Print the heap contents and dist array after each pop. Verify the popped distance equals dist[u] for non-stale entries. For wrong answers, trace a specific node v where dist[v] is wrong: identify the predecessor u that should have relaxed it; check that (d_u + w_uv) is computed correctly.
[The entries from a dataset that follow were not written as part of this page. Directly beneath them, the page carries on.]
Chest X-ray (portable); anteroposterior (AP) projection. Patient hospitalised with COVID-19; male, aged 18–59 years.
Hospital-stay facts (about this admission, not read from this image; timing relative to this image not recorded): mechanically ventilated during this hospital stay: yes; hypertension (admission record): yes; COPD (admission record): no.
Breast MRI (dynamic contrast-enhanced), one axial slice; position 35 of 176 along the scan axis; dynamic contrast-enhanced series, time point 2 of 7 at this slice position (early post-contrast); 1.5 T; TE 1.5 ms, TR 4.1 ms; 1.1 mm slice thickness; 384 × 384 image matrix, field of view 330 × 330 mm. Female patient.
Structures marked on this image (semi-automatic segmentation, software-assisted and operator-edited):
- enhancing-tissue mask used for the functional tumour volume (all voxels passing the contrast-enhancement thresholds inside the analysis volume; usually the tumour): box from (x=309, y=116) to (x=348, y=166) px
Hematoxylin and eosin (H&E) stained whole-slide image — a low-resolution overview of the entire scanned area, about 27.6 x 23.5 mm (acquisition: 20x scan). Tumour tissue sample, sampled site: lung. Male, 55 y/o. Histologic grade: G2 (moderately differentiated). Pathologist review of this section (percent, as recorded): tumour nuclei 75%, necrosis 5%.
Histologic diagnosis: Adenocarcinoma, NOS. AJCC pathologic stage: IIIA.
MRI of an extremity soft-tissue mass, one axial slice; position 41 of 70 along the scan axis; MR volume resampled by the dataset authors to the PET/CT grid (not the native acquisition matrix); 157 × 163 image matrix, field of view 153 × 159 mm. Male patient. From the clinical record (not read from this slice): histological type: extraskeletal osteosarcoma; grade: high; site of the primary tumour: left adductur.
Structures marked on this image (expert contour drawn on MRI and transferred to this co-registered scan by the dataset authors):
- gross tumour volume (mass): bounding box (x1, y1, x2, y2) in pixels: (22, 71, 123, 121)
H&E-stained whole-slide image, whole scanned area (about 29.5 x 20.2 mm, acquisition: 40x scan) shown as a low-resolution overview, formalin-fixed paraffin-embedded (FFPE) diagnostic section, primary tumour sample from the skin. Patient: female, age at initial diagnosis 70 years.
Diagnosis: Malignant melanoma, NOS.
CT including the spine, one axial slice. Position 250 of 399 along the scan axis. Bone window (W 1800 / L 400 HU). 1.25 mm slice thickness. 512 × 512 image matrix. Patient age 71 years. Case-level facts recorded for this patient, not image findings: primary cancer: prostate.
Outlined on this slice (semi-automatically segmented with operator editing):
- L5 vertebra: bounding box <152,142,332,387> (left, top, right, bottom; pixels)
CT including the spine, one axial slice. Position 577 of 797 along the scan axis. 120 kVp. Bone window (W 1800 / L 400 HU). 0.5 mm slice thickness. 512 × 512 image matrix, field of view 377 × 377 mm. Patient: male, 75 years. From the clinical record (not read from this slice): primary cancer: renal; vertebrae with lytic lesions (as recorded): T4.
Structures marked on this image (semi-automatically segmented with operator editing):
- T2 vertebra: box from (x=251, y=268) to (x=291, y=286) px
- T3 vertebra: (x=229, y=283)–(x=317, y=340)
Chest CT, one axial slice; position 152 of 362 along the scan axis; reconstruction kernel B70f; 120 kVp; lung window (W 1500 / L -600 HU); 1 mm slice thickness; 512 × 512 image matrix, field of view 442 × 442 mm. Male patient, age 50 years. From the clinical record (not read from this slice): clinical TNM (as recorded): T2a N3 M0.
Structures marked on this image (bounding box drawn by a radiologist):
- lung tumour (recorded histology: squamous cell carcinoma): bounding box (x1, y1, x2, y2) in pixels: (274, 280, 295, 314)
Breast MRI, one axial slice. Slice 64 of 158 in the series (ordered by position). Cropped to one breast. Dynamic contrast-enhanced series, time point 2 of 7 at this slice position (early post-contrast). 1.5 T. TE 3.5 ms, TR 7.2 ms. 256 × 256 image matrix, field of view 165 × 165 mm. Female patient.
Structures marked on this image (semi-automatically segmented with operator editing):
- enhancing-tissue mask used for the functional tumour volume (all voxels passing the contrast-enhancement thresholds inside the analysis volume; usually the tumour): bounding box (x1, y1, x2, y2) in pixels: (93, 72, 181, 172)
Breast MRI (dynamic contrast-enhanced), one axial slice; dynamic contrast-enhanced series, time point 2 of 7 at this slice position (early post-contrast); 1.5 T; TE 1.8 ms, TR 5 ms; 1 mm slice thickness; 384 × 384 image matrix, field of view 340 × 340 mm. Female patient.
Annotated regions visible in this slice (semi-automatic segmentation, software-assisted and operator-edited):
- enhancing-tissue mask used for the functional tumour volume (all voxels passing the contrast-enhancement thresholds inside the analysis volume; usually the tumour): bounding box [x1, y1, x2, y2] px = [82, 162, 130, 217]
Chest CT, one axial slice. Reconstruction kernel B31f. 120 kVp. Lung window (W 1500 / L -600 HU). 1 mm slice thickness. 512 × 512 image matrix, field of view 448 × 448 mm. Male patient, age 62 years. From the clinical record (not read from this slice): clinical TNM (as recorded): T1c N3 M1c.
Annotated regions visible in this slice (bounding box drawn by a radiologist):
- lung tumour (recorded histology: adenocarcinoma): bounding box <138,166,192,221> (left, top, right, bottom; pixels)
For complexity blowup, check that the staleness skip is present and triggers.

Mastery Criteria

  • Recognized “shortest path with non-negative weights” as Dijkstra in <30 seconds.
  • Wrote Dijkstra from blank screen with the staleness check in <8 minutes.
  • Stated O((V + E) log V) complexity unprompted.
  • Articulated why Dijkstra fails on negative weights in <30 seconds.
  • Solved LC 743 in <15 minutes from cold start.
  • Solved LC 1631 (Path With Minimum Effort) in <20 minutes by adapting weights = max along path.
  • Solved LC 778 (Swim in Rising Water) in <20 minutes.
  • Stated lazy vs eager difference in <30 seconds.